EXTRACT -
Derivatives are a fundamental concept in calculus. They represent the rate at which a function is changing at any given point. For a function like \[ f(x) = \frac{\tan^{-1}(x^2-x)}{x^2+4} \], finding the first and second derivatives involves applying the chain rule and quotient rule simultaneously.

• The chain rule is used when you have a composition of functions, like \( \tan^{-1}(x^2-x) \).
• The quotient rule is helpful when dividing two functions, as seen in the form \( \frac{u(v)}{w(v)} \), where \( u(v) \) and \( w(v) \) are differentiable functions.

These rules combine to provide \( f'(x) \) and \( f''(x) \). Calculations can become intricate, which is why using technology like CAS can be beneficial for ensuring precision and simplifying complex expressions.

Graphing is an essential technique in calculus for visualizing the behavior of functions and their derivatives. By plotting \( f'(x) \) and \( f''(x) \), we can gain insights into where the function is increasing or decreasing as well as the curvature of the graph.

• A graph of the first derivative, \( f'(x) \), will show where the function has relative maxima and minima, as these occur when \( f'(x) = 0 \) or changes sign.
• The second derivative, \( f''(x) \), reveals points of inflection, where the concavity of \( f(x) \) changes.

By leveraging graphs, we can achieve a deeper understanding of how a function behaves over intervals and become more adept at predicting its behavior.

Relative extrema refer to the points on a graph where the function reaches a local maximum or minimum. These points can be found by analyzing the first derivative of the function, \( f'(x) \).

YOUR TASKS -
[1] Rewrite the calculus passage starting at "Graphing is an" and ending at "function, \( f'(x) \).", with "concavity" changed to "bending".
[2] Carry on the calculus passage after its final sentence.

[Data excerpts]
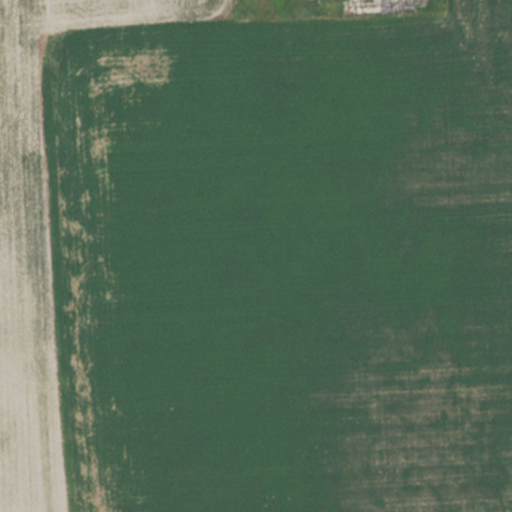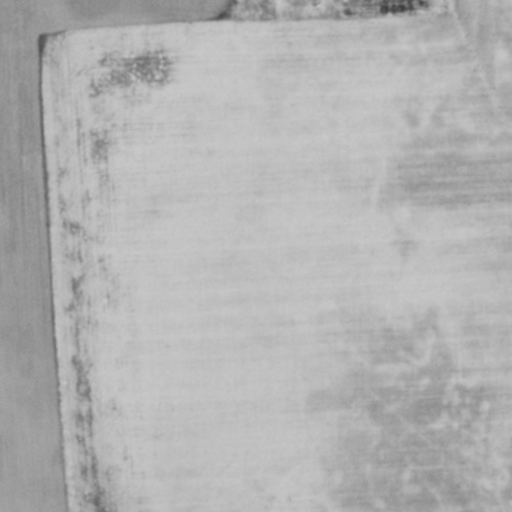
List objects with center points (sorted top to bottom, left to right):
crop: (313, 255)
crop: (40, 278)
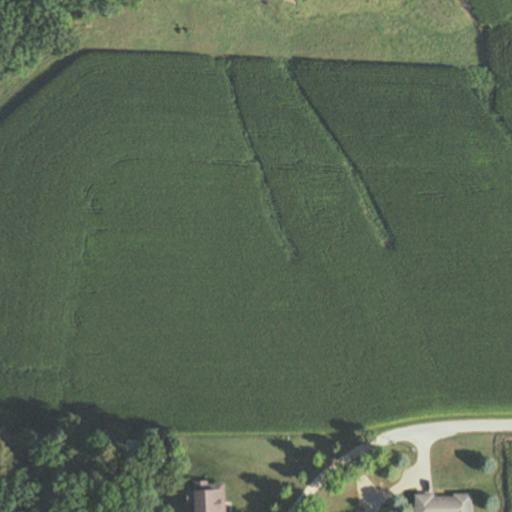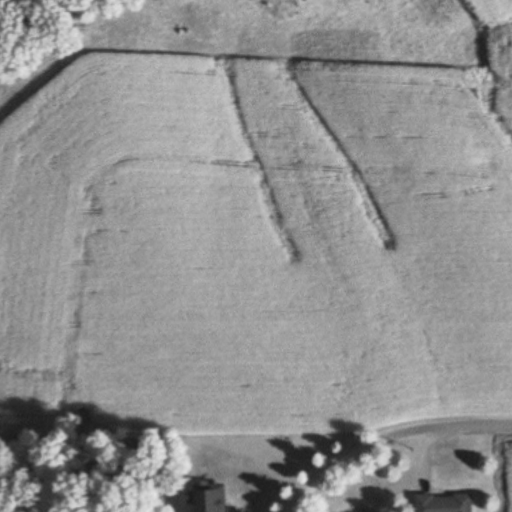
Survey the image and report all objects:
road: (389, 439)
building: (215, 497)
building: (447, 503)
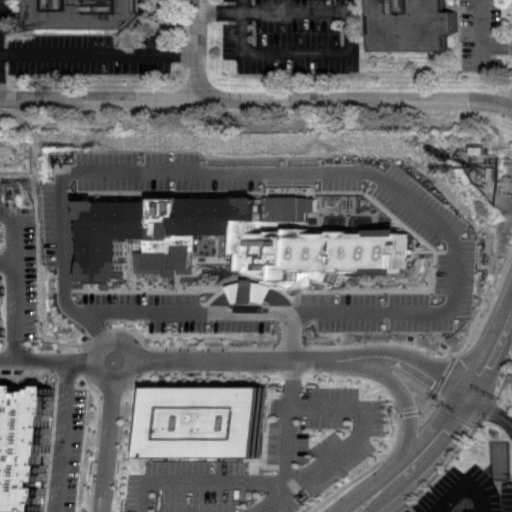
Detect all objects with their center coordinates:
road: (237, 5)
road: (215, 11)
building: (84, 13)
building: (404, 24)
building: (404, 24)
road: (476, 32)
parking lot: (284, 35)
parking lot: (475, 35)
road: (0, 36)
road: (494, 46)
parking lot: (81, 49)
road: (193, 49)
road: (341, 52)
road: (88, 54)
road: (185, 54)
road: (0, 85)
road: (256, 98)
road: (370, 186)
road: (502, 203)
building: (224, 238)
building: (311, 249)
road: (3, 265)
road: (6, 287)
road: (284, 337)
road: (295, 359)
road: (54, 365)
traffic signals: (472, 399)
road: (412, 411)
road: (492, 413)
building: (207, 421)
road: (455, 421)
road: (358, 433)
road: (107, 436)
road: (61, 438)
building: (24, 449)
parking lot: (507, 458)
road: (220, 501)
road: (438, 502)
road: (430, 511)
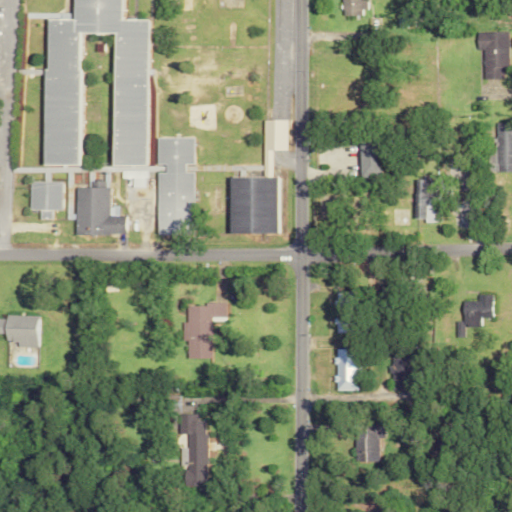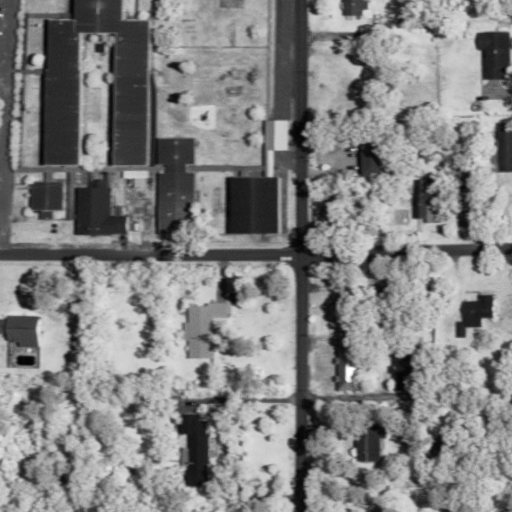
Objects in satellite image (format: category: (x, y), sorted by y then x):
building: (350, 7)
building: (511, 19)
building: (490, 52)
building: (92, 83)
road: (3, 110)
building: (270, 138)
building: (502, 146)
building: (365, 158)
building: (172, 185)
building: (43, 197)
building: (251, 204)
building: (95, 211)
road: (256, 255)
road: (296, 256)
building: (341, 297)
building: (473, 311)
building: (341, 323)
building: (199, 328)
building: (19, 329)
building: (344, 369)
building: (398, 369)
building: (366, 439)
building: (192, 447)
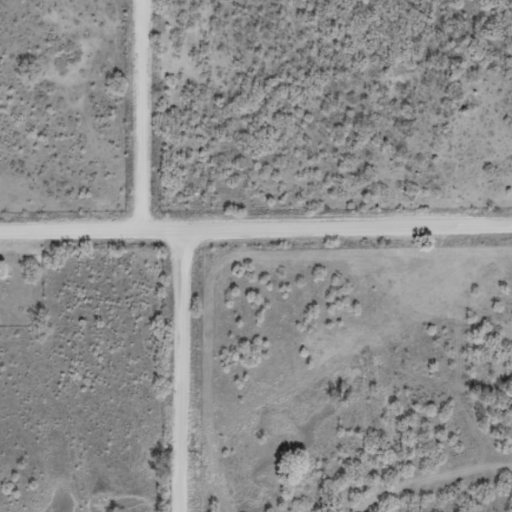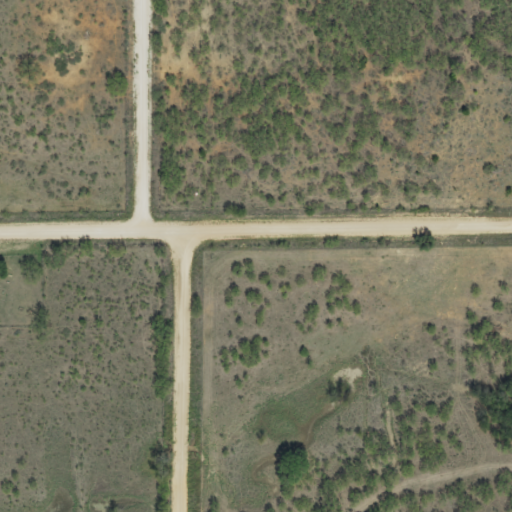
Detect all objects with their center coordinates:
road: (141, 64)
road: (256, 235)
road: (180, 255)
park: (21, 292)
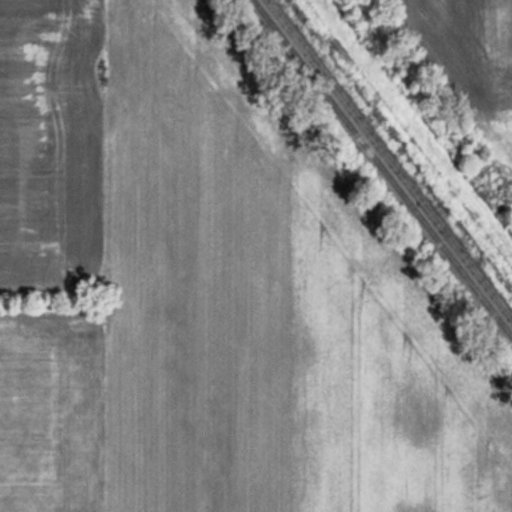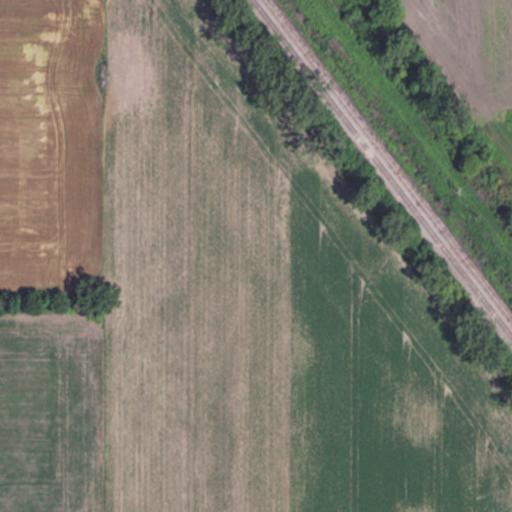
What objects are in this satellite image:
railway: (387, 162)
railway: (380, 170)
crop: (265, 308)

RESULTS FOR THE EXERCISE -
[1]
Graphing is an essential technique in calculus for visualizing the behavior of functions and their derivatives. By plotting \( f'(x) \) and \( f''(x) \), we can gain insights into where the function is increasing or decreasing as well as the curvature of the graph.

• A graph of the first derivative, \( f'(x) \), will show where the function has relative maxima and minima, as these occur when \( f'(x) = 0 \) or changes sign.
• The second derivative, \( f''(x) \), reveals points of inflection, where the bending of \( f(x) \) changes.

By leveraging graphs, we can achieve a deeper understanding of how a function behaves over intervals and become more adept at predicting its behavior.

Relative extrema refer to the points on a graph where the function reaches a local maximum or minimum. These points can be found by analyzing the first derivative of the function, \( f'(x) \).

[2]
• At points where \( f'(x) = 0 \), the function may have a local max or min, known as critical points.
• If \( f'(x) \) changes from positive to negative, a local maximum is indicated.
• Conversely, if \( f'(x) \) changes from negative to positive, a local minimum is present.

It's crucial to evaluate these changes carefully, as relative extrema provide critical insights into the function's overall behavior and characteristics.

Computer Algebra Systems (CAS) are invaluable tools for solving and analyzing complex mathematical problems. They perform symbolic and numeric computations, which are especially useful for calculus tasks.

• CAS can find derivatives and integrals quickly and accurately, minimizing human errors.
• They offer graphical representations of functions and their derivatives, aiding in the comprehension of relationships and changes.
• CAS provides capabilities for algebraic manipulation, helping to simplify expressions that would be laborious to solve by hand.

Using CAS for visualizing graphs of \( f'(x) \) and \( f''(x) \) helps students estimate relative extrema and verify results efficiently. They bridge the gap between theoretical understanding and practical application, enhancing the learning experience.